"Non, Monsieur le Président, PSA Aulnay ce n’est pas fini !", prévient Marie-George Buffet ."Il aura fallu a peine trente secondes à François Hollande dans sa prestation au 20H pour sceller l’avenir de l’usine de PSA Aulnay et de ses 3.000 salariés. Trente secondes pour dire qu’il allait falloir veiller à ce que la reconversion des ouvriers de l’entreprise se passe bien !"."Mais ce que veulent les salariés et leurs syndicats ce n’est pas de la reconversion, c’est de la production et de l’emploi !".

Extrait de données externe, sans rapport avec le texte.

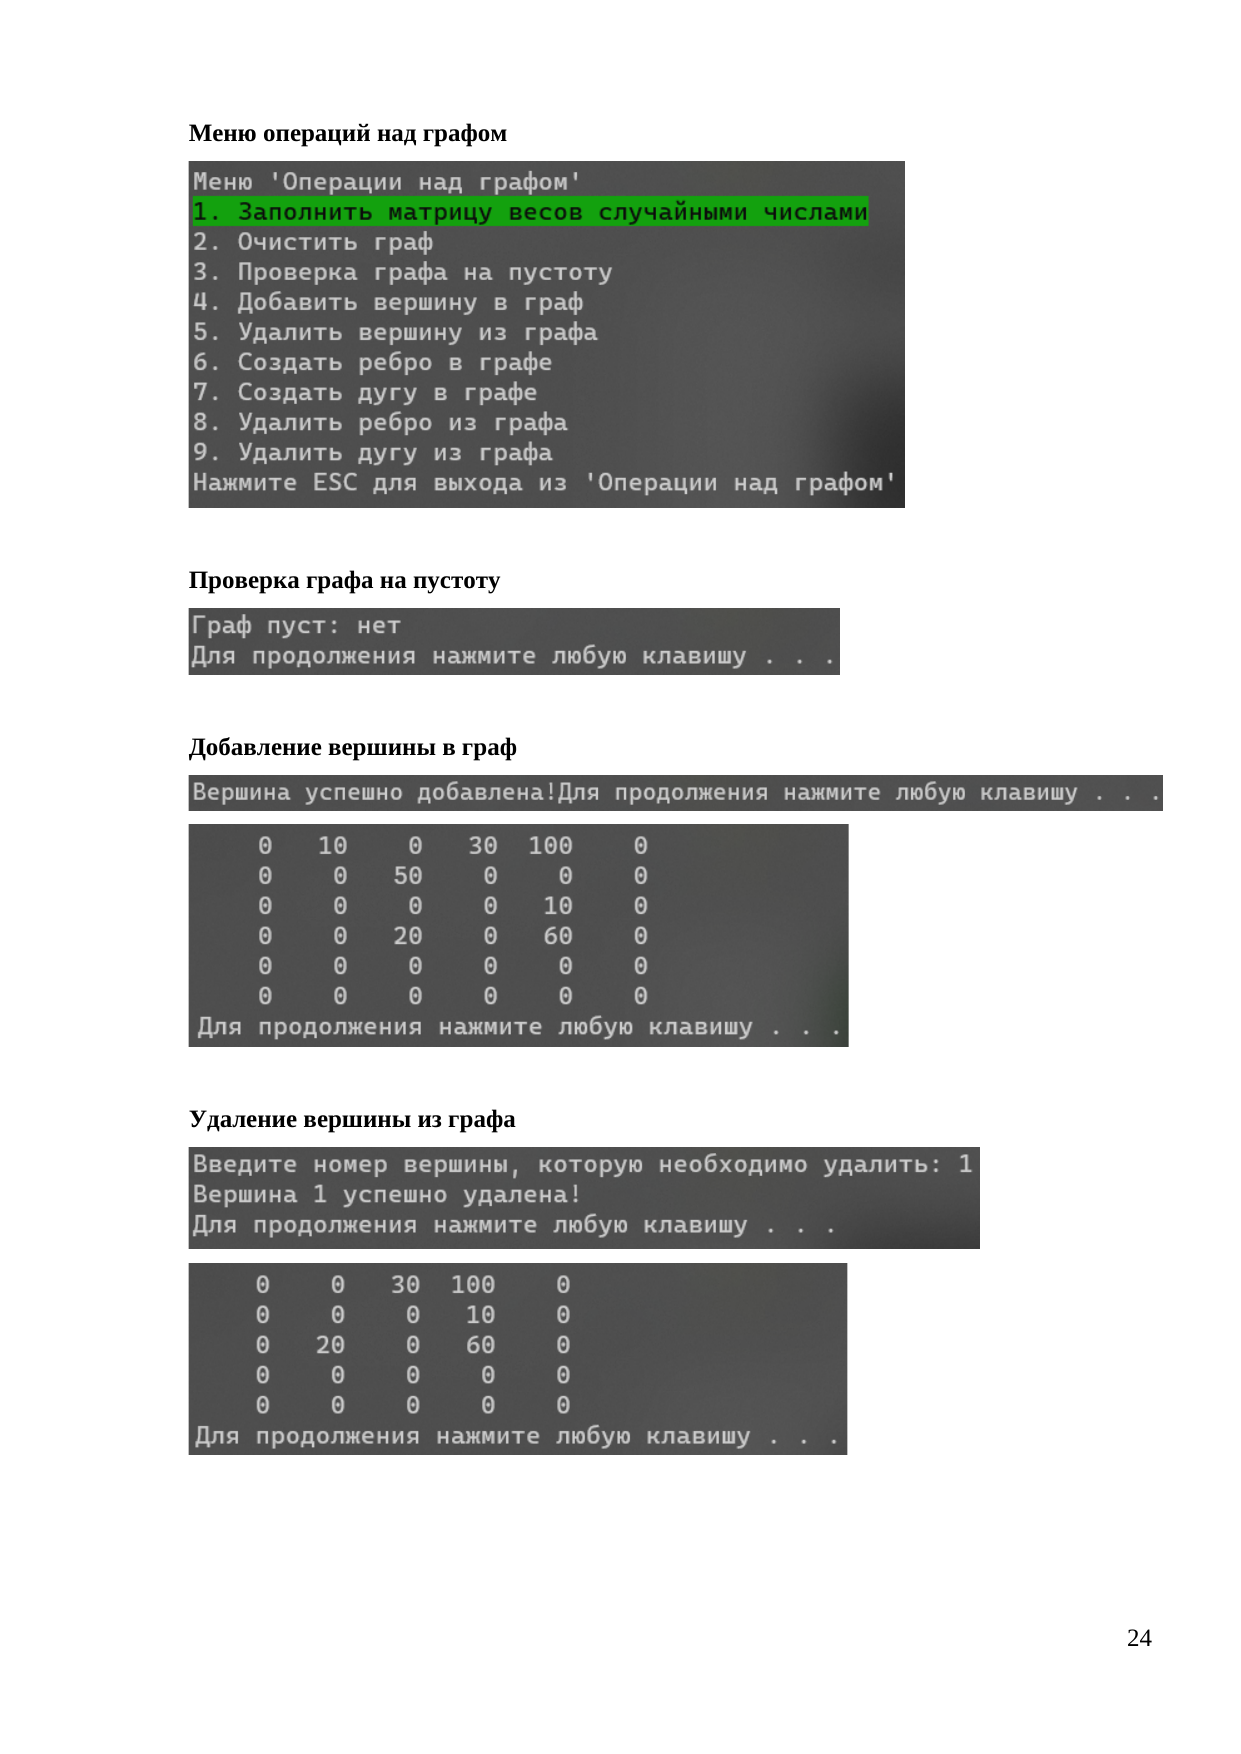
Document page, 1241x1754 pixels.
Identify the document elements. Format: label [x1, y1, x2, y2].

picture [188, 775, 1163, 811]
picture [188, 1263, 848, 1455]
picture [188, 161, 905, 508]
picture [188, 824, 849, 1047]
picture [188, 608, 840, 675]
picture [188, 1147, 980, 1249]
table_cell [177, 118, 1174, 1598]
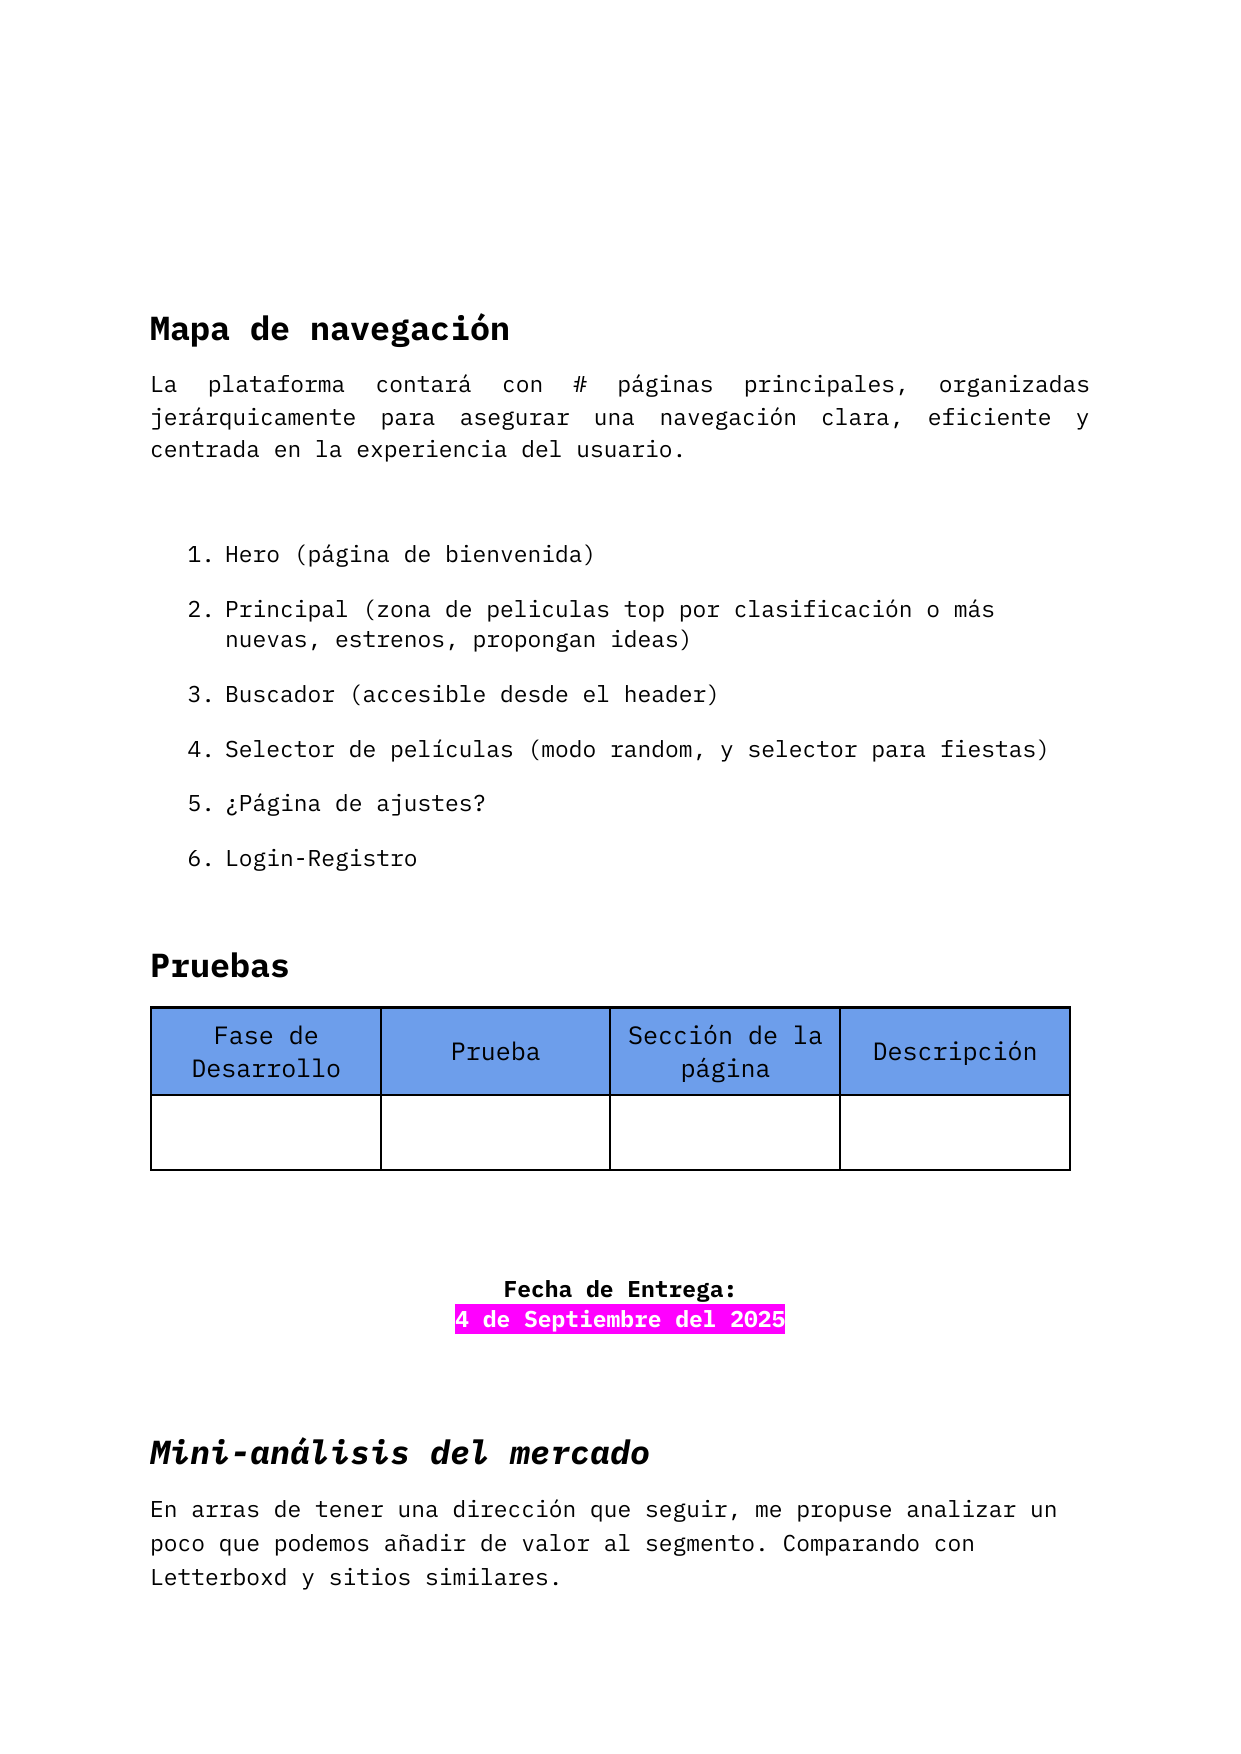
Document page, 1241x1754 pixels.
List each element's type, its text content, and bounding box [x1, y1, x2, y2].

Mettre fin à la désindustrialisation suppose d’avoir le courage politique de faire passer l’intérêt du pays et de son devenir industriel avant les intérêts des actionnaires.

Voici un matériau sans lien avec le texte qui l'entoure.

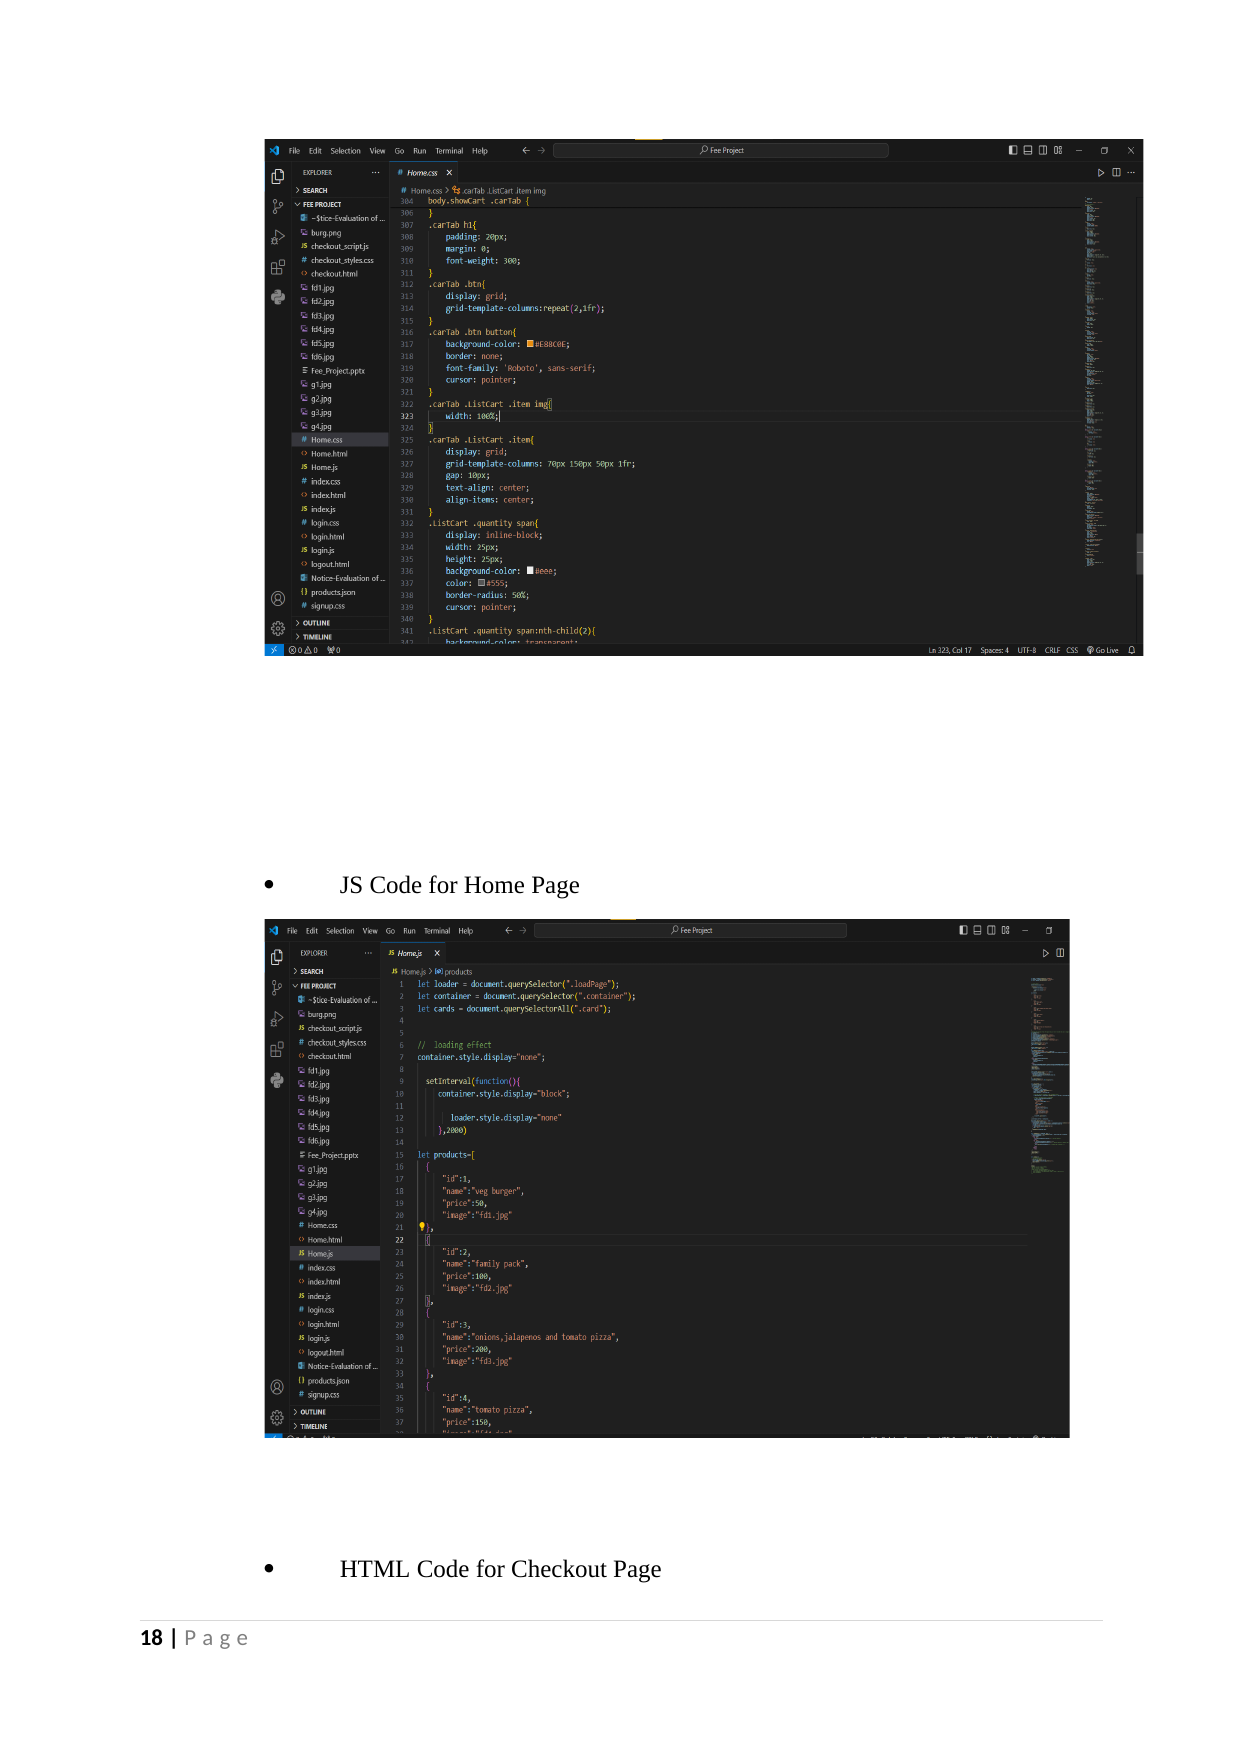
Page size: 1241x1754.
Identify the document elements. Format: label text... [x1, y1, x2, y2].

list JS Code for Home Page [264, 870, 1103, 899]
list HTML Code for Checkout Page [264, 1554, 1103, 1583]
picture [264, 919, 1070, 1438]
picture [264, 139, 1144, 656]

La direction de PSA porte une lourde responsabilité dans les mauvais résultats du groupe. PSA a dilapidé ses bénéfices en versant près de 6 milliards de dividendes à ses actionnaires plutôt qu’en investissant dans l’avenir, dans de nouveaux modèles plus écologiques et vers de nouveaux marchés.
François Asensi, Député PCF- FDG, dénonce le renoncement inacceptable du gouvernement. « D’autres choix économiques sont possibles, note-il, La fermeture du site PSA d’Aulnay-sous-Bois n’a rien d’une fatalité. Les salariés de Seine-Saint-Denis refusent de payer la note de la stratégie boursicoteuse de la direction de PSA. »

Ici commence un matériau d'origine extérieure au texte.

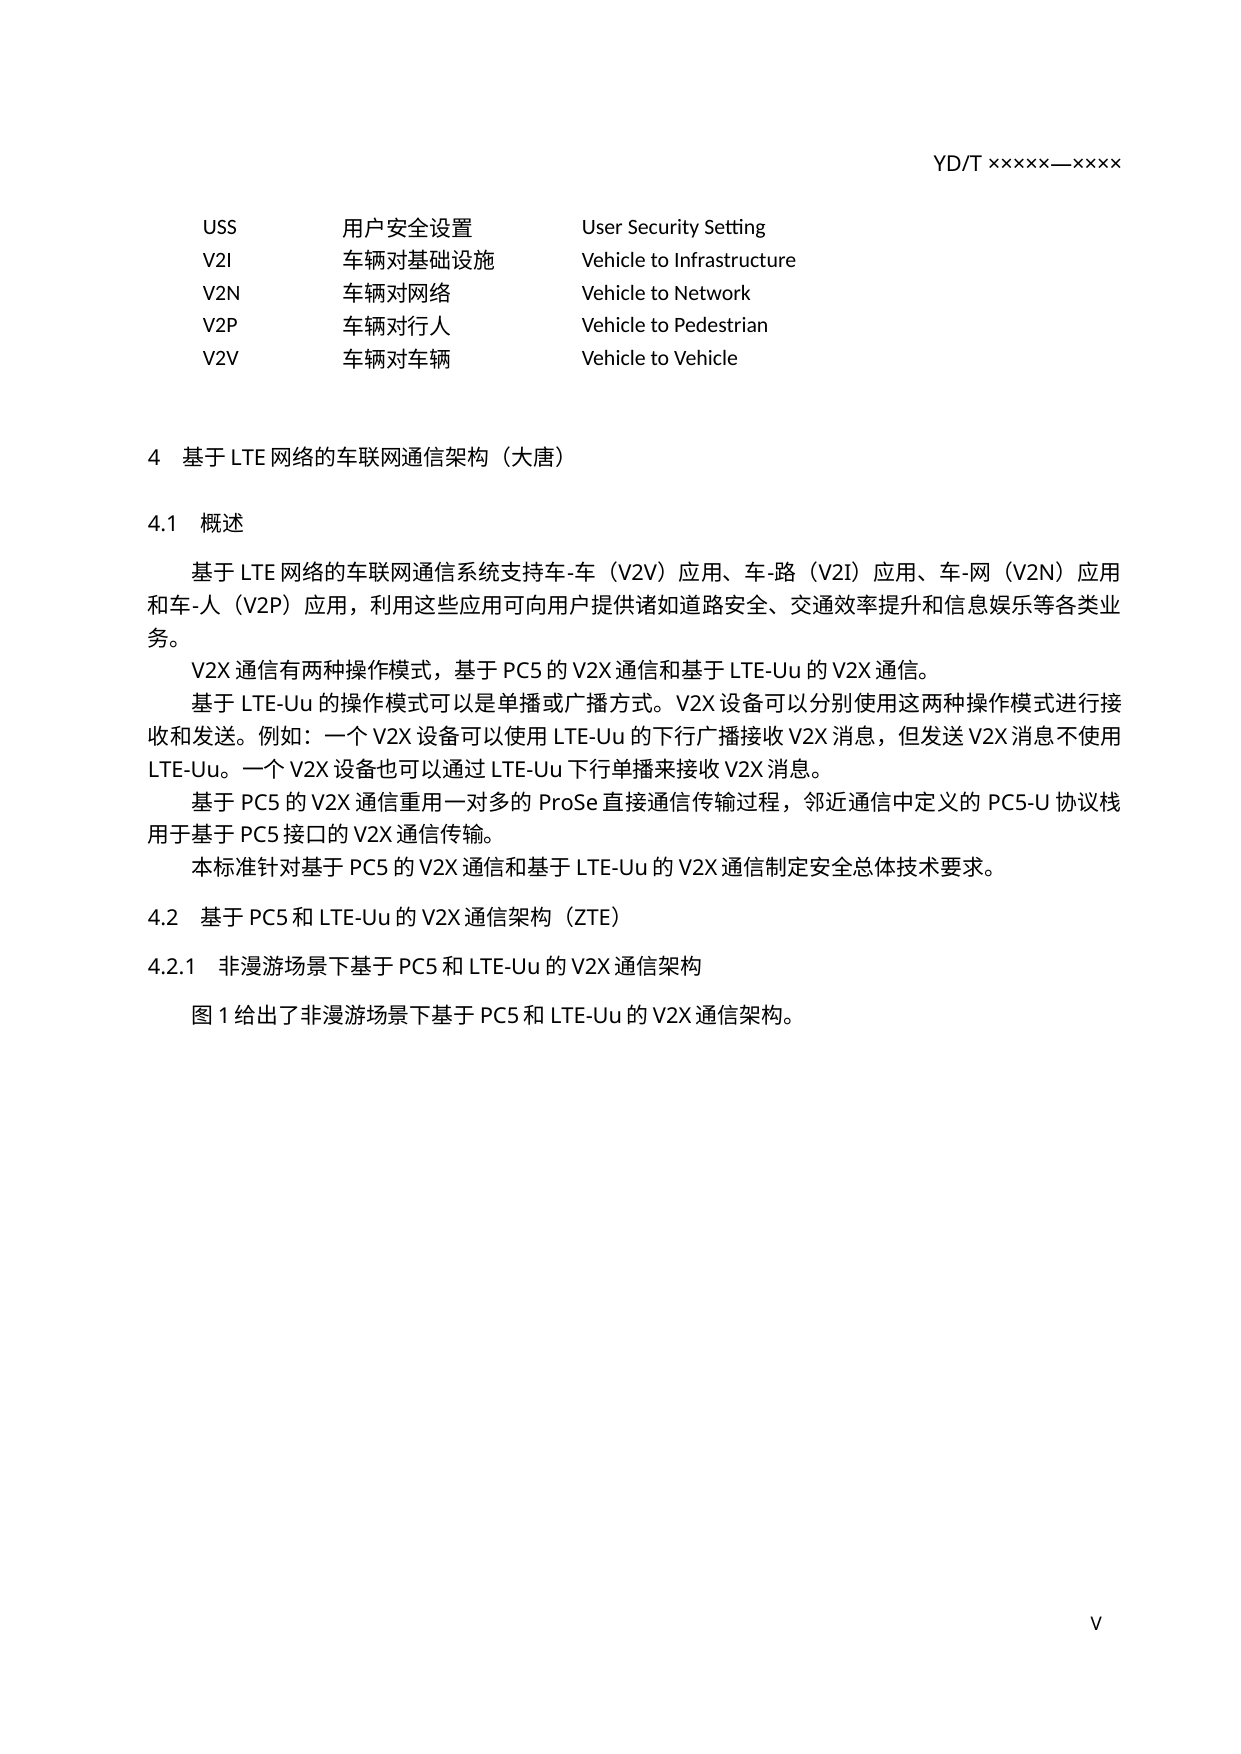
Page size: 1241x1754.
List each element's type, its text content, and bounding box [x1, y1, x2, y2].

L’Etat doit promouvoir la réindustrialisation de notre pays, en faisant le pari des énergies renouvelables et de l’innovation. Il doit protéger les salariés alors que la barre des 3 millions de chômeurs vient d’être dépassée.
Les Français sont en droit d’attendre que la gauche défende l’emploi et le savoir-faire industriel. Le Front de gauche et ses députés à l’Assemblée nationale mèneront sans relâche ce combat.